Friday, March 30, 2018
Avenue West Ballroom (InterContinental Chicago Magnificent Mile)
I will zoom in on the intersection of class and race in the politics of respectability in Amsterdam New West, where I did ethnographic research focusing on so-called ‘autochthonous’, white residents in 2010 and 2011. I argue that the boundary work that working class whites performed must be understood in connection with their specific social location vis- a-vis the state apparatus; the housing corporations; more affluent parts of the city; and their neighbors. Central to the everyday politics of respectability I encountered was the question of class, which effected people’s sense of self-worth.

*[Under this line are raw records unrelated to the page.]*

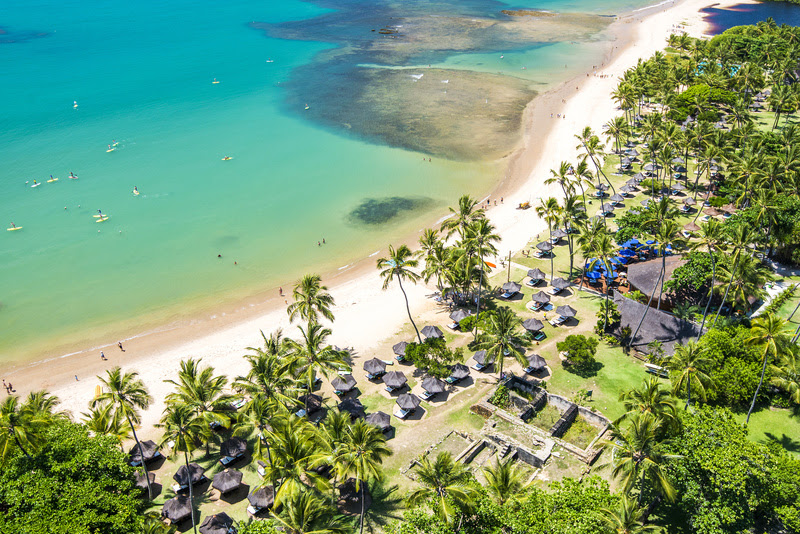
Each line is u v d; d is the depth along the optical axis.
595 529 45.81
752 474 50.28
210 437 61.84
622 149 151.50
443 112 185.12
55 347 87.62
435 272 87.69
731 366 69.12
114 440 57.31
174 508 56.53
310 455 53.62
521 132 167.50
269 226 122.06
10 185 138.62
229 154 156.88
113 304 97.56
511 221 120.50
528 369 76.38
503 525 48.03
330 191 136.75
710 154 117.00
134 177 143.25
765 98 181.88
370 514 56.59
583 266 101.38
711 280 83.25
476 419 68.94
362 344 85.25
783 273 95.69
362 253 112.31
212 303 97.69
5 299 98.56
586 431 65.81
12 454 54.53
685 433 53.31
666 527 53.62
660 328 79.00
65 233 118.62
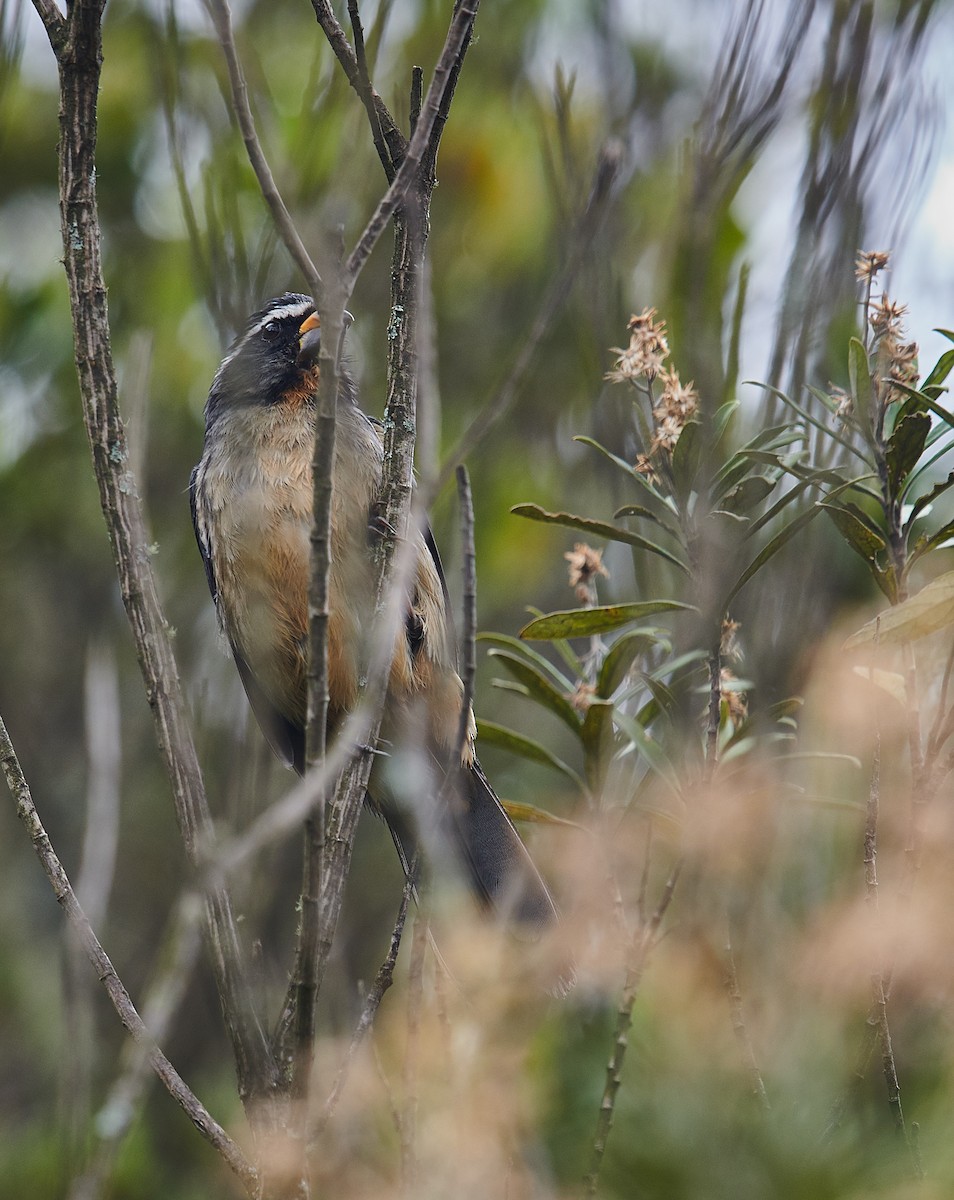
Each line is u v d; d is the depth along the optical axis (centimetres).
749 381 614
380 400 1001
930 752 506
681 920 530
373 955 1047
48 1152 949
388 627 502
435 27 987
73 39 613
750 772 583
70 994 667
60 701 1284
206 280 757
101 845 759
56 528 1261
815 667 606
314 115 851
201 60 888
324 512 477
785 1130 388
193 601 1127
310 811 466
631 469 619
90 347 614
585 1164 479
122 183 1164
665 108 934
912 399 562
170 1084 527
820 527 661
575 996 542
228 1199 859
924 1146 406
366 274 1015
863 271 571
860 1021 456
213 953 565
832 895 520
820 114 683
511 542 1138
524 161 1103
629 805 603
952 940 441
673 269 722
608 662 673
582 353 759
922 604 496
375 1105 556
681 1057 414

People’s location within the urban structure was of pivotal importance here: many of my interlocutors felt that they were under discursive attack because they lived in a stigmatized area of the city. In order to maintain the respectable and orderly conduct of things in their physical environment - including their homes - people living in public housing were forced to rely on the actions of civil authorities. Residents did not have autonomous control over the organization of their physical environment: they did not own their homes, but were dependent upon the actions and priorities of authorities and often lacked the cultural and social capital to influence the policy agenda in substantial or self-evident ways. The maintenance of a particular, desired ‘culture of control’ thus depended on public authorities like the state and the housing corporations, while many residents also resorted to discourses of alterity - including racialized ones - to make sense of individual and territorial stigmatization.